As I mentioned in the beginning, having come out of the stabilization phase, moving rapidly through turnaround and considering and looking ahead to our transformation phase, we are very focused on identifying opportunities for growth. And so we’re looking for investment opportunities both organically and inorganically, which could come in the form of either acquisition or licensing opportunities. But we’re definitely looking to leverage the platform we have and the capabilities we have to grow the business further and again, expand the surface area of opportunities that we have to drive impact, in the public health threat space. We will also, consider and look for opportunities to to further repay our debt, with excess cash flow. And then we also announced, at the end of, March, a $50,000,000 share repurchase program, as an opportunity to, provide some incremental, value creation for our shareholders as well, given, where our stock is trading today.

On this slide, we lay out our guidance in detail. I’m not going to cover every single line here, but I mentioned earlier that we’re anticipating revenue in the $750,000,000 to $850,000,000 range as well as adjusted EBITDA 150 to $200,000,000 range. That’s driven by, MCM product revenue of 435 to $485,000,000 and, and commercial product revenue, which is our naloxone nasal spray business of 265 to $315,000,000. We’re also looking at gross margins in the 48 to 51% area, and all of that is going to lead to improvements in net income and adjusted net income as well. For the second quarter, we guided to 95,000,000 to $120,000,000 of revenue.

That’s down sequentially from the first quarter. Again, as I mentioned earlier, we tend to see some lumpiness in how our revenue comes through throughout the year. So so this is, anticipated. But what it means is just given, you know, given the the the operating leverage in the business, we would expect less earnings in the second quarter versus the first quarter as well as the lower revenue. But again, as you can see for the full year, we’re still anticipating very solid performance on these various metrics.
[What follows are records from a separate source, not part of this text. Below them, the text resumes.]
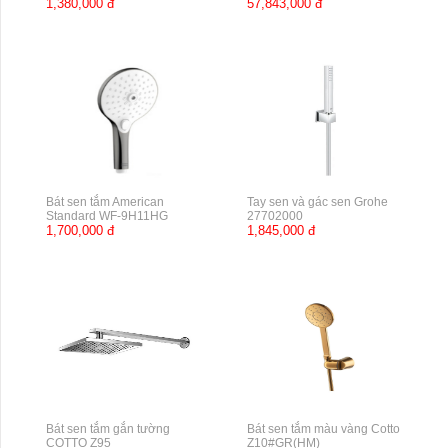
1,380,000 đ
57,843,000 đ
Bát sen tắm American
Tay sen và gác sen Grohe
Standard WF-9H11HG
27702000
1,700,000 đ
1,845,000 đ
Bát sen tắm gắn tường
Bát sen tắm màu vàng Cotto
COTTO Z95
Z10#GR(HM)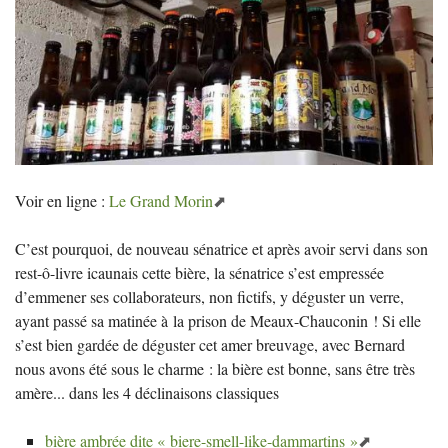
Voir en ligne :
Le Grand Morin
C’est pourquoi, de nouveau sénatrice et après avoir servi dans son
rest-ô-livre icaunais cette bière, la sénatrice s’est empressée
d’emmener ses collaborateurs, non fictifs, y déguster un verre,
ayant passé sa matinée à la prison de Meaux-Chauconin
! Si elle
s’est bien gardée de déguster cet amer breuvage, avec Bernard
nous avons été sous le charme : la bière est bonne, sans être très
amère... dans les 4 déclinaisons classiques
bière ambrée dite «
biere-smell-like-dammartins
»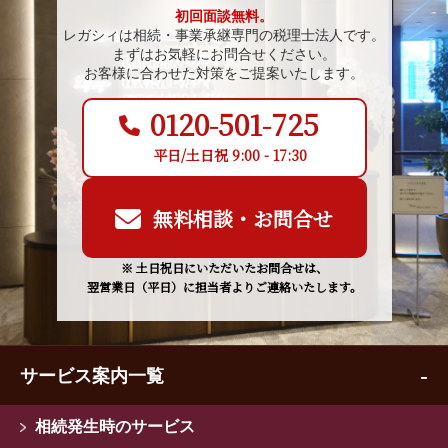
初回面談無料。
レガシィは相続・事業承継専門の税理士法人です。
まずはお気軽にお問合せください。
お客様に合わせた対策をご提案いたします。
0120-501-725
平日/土日祝 9:00 - 17:30
無料相談・お問合せ
※ 土日祝日にいただいたお問合せは、
翌営業日（平日）に担当者よりご連絡いたします。
サービス案内一覧
相続発生時のサービス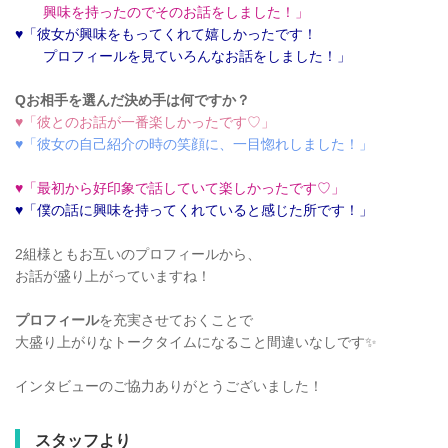
興味を持ったのでそのお話をしました！」
♥「彼女が興味をもってくれて嬉しかったです！
プロフィールを見ていろんなお話をしました！」
Qお相手を選んだ決め手は何ですか？
♥「彼とのお話が一番楽しかったです♡」
♥「彼女の自己紹介の時の笑顔に、一目惚れしました！」
♥「最初から好印象で話していて楽しかったです♡」
♥「僕の話に興味を持ってくれていると感じた所です！」
2組様ともお互いのプロフィールから、
お話が盛り上がっていますね！
プロフィール
を充実させておくことで
大盛り上がりなトークタイムになること間違いなしです✨
インタビューのご協力ありがとうございました！
スタッフより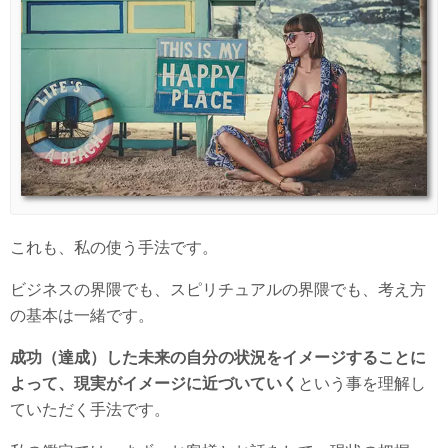
これも、私の使う手法です。
ビジネスの界隈でも、スピリチュアルの界隈でも、考え方
の基本は一緒です。
成功（達成）した未来の自分の状況をイメージすることに
よって、現実がイメージに近づいていく
という事を理解し
ていただく手法です。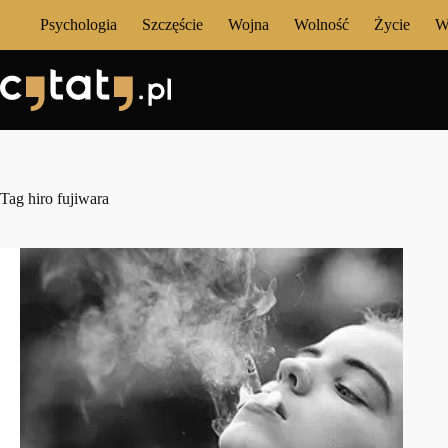
Przejdź
Psychologia
Szczęście
Wojna
Wolność
Życie
W
do
treści
Tag
hiro fujiwara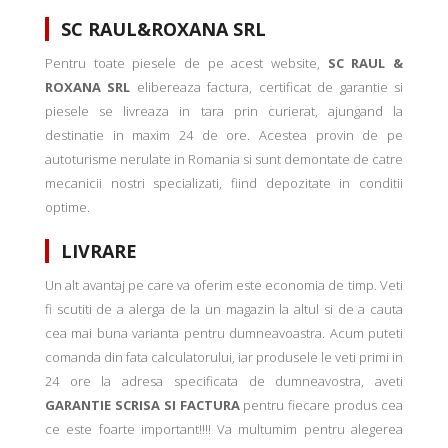
SC RAUL&ROXANA SRL
Pentru toate piesele de pe acest website,
SC RAUL &
ROXANA SRL
elibereaza factura, certificat de garantie si
piesele se livreaza in tara prin curierat, ajungand la
destinatie in maxim 24 de ore. Acestea provin de pe
autoturisme nerulate in Romania si sunt demontate de catre
mecanicii nostri specializati, fiind depozitate in conditii
optime.
LIVRARE
Un alt avantaj pe care va oferim este economia de timp. Veti
fi scutiti de a alerga de la un magazin la altul si de a cauta
cea mai buna varianta pentru dumneavoastra. Acum puteti
comanda din fata calculatorului, iar produsele le veti primi in
24 ore la adresa specificata de dumneavostra, aveti
GARANTIE SCRISA SI FACTURA
pentru fiecare produs cea
ce este foarte important!!!! Va multumim pentru alegerea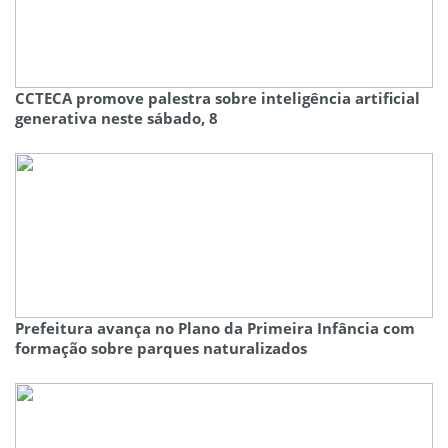
CCTECA promove palestra sobre inteligência artificial
generativa neste sábado, 8
Prefeitura avança no Plano da Primeira Infância com
formação sobre parques naturalizados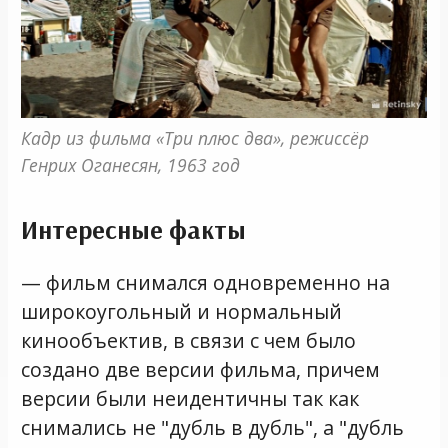
Кадр из фильма «Три плюс два», режиссёр 
Генрих Оганесян, 1963 год
Интересные факты
— фильм снимался одновременно на
широкоугольный и нормальный
кинообъектив, в связи с чем было
создано две версии фильма, причем
версии были неидентичны так как
снимались не "дубль в дубль", а "дубль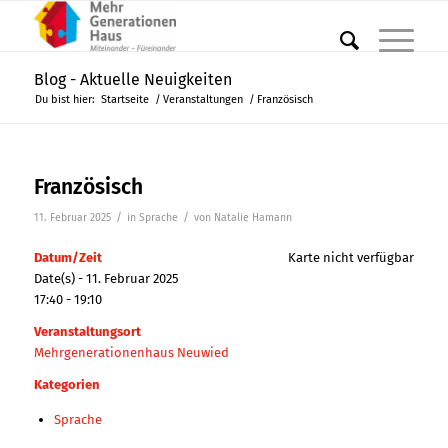
Blog - Aktuelle Neuigkeiten
Du bist hier:
Startseite
/
Veranstaltungen
/
Französisch
Französisch
/
/
11. Februar 2025
in
Sprache
von
Natalie Hamann
Datum/Zeit
Karte nicht verfügbar
Date(s) - 11. Februar 2025
17:40 - 19:10
Veranstaltungsort
Mehrgenerationenhaus Neuwied
Kategorien
Sprache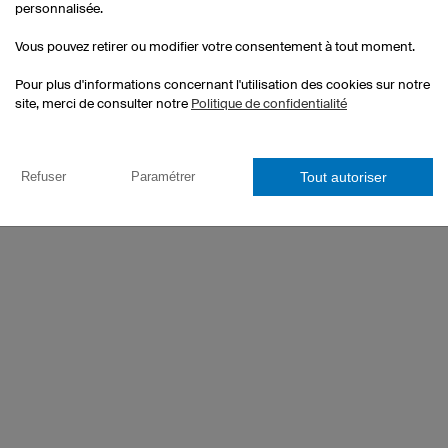
personnalisée.
Vous pouvez retirer ou modifier votre consentement à tout moment.
Pour plus d'informations concernant l'utilisation des cookies sur notre
site, merci de consulter notre
Politique de confidentialité
Tout autoriser
Refuser
Paramétrer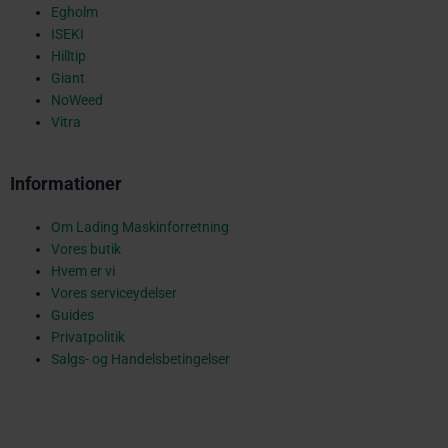
Egholm
q
ISEKI
Hilltip
Giant
NoWeed
u
Vitra
Informationer
a
Om Lading Maskinforretning
Vores butik
r
Hvem er vi
Vores serviceydelser
Guides
Privatpolitik
e
Salgs- og Handelsbetingelser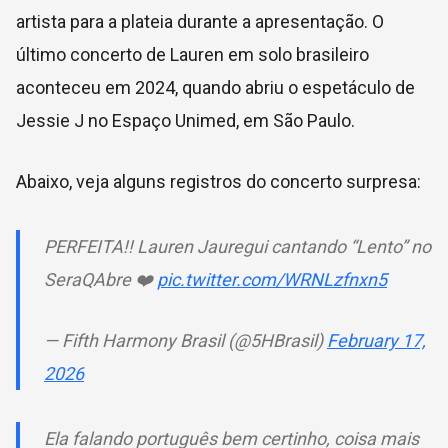
artista para a plateia durante a apresentação. O
último concerto de Lauren em solo brasileiro
aconteceu em 2024, quando abriu o espetáculo de
Jessie J no Espaço Unimed, em São Paulo.
Abaixo, veja alguns registros do concerto surpresa:
PERFEITA!! Lauren Jauregui cantando “Lento” no
SeraQAbre ❤️
pic.twitter.com/WRNLzfnxn5
— Fifth Harmony Brasil (@5HBrasil)
February 17,
2026
Ela falando português bem certinho, coisa mais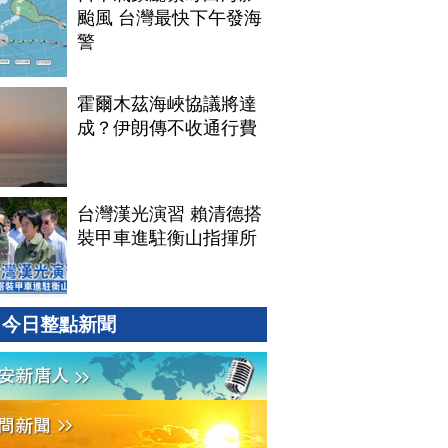
颱風 台灣最快下午發海
警
霍爾木茲海峽協議將達
成？伊朗傳不收通行費
台灣漢光演習 賴清德搭
裝甲車進駐衡山指揮所
今日整點新聞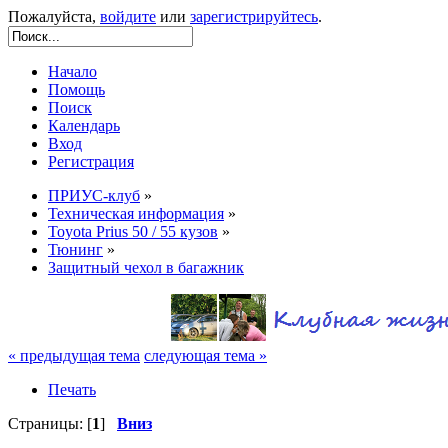
Пожалуйста,
войдите
или
зарегистрируйтесь
.
Начало
Помощь
Поиск
Календарь
Вход
Регистрация
ПРИУС-клуб
»
Техническая информация
»
Toyota Prius 50 / 55 кузов
»
Тюнинг
»
Защитный чехол в багажник
« предыдущая тема
следующая тема »
Печать
Страницы: [
1
]
Вниз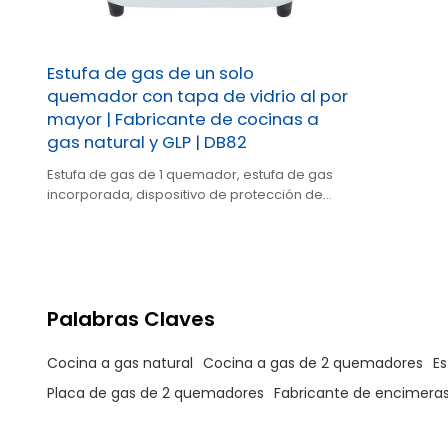
Estufa de gas de un solo
quemador con tapa de vidrio al por
mayor | Fabricante de cocinas a
gas natural y GLP | DB82
Estufa de gas de 1 quemador, estufa de gas
incorporada, dispositivo de protección de
seguridad, calidad duradera, soporte
NG/LPG, OEM/ODM.
Palabras Claves
Cocina a gas natural
Cocina a gas de 2 quemadores
Es
Placa de gas de 2 quemadores
Fabricante de encimeras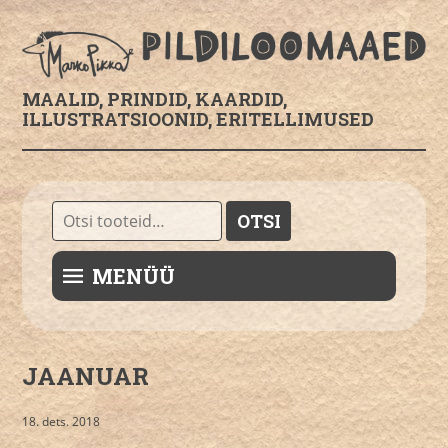
MAALID, PRINDID, KAARDID,
ILLUSTRATSIOONID, ERITELLIMUSED
Otsi:
OTSI
MENÜÜ
JAANUAR
18. dets. 2018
So looking ahead, when we think about how the company is positioned and some of the catalysts that we are already working on to realize growth going forward, I referenced earlier our partnership with RocketVax. We are we we’ve invested in that company, and we are going to jointly develop and commercialize products that they have done the initial initial work on. We also obtained the rights to KLXSADA, which will provide incremental growth on the commercial side of the business. We continue to focus on the not only The US, but the international medical countermeasure business to for to provide solutions to the to the threat areas that that that all of those entities are are are looking for preparedness solutions on. And then finally, our strong cash and liquidity positions gives us the opportunity to pursue not only internal but also external growth opportunities.

So in summary, again, strong first quarter performance, very solid cash position. We’re on track executing against our priorities. We are looking for growth from existing products as well as geographic expansion and looking for business development opportunities. And all the while, we continue to remain completely focused and committed to quality, patient safety and compliance excellence throughout our business. So with that, I would be happy, we have a few minutes, I’d be happy to take any questions that anybody has and we can go from there.

Victoria Gendron, Jefferies Investment Banking Team, Jefferies: Anybody?

Richard Lindahl, CFO, Emergent BioSolutions: Okay. We’re not seeing any questions. Again, really appreciate, your participation in the talk today and your interest in the company. And thank you very much.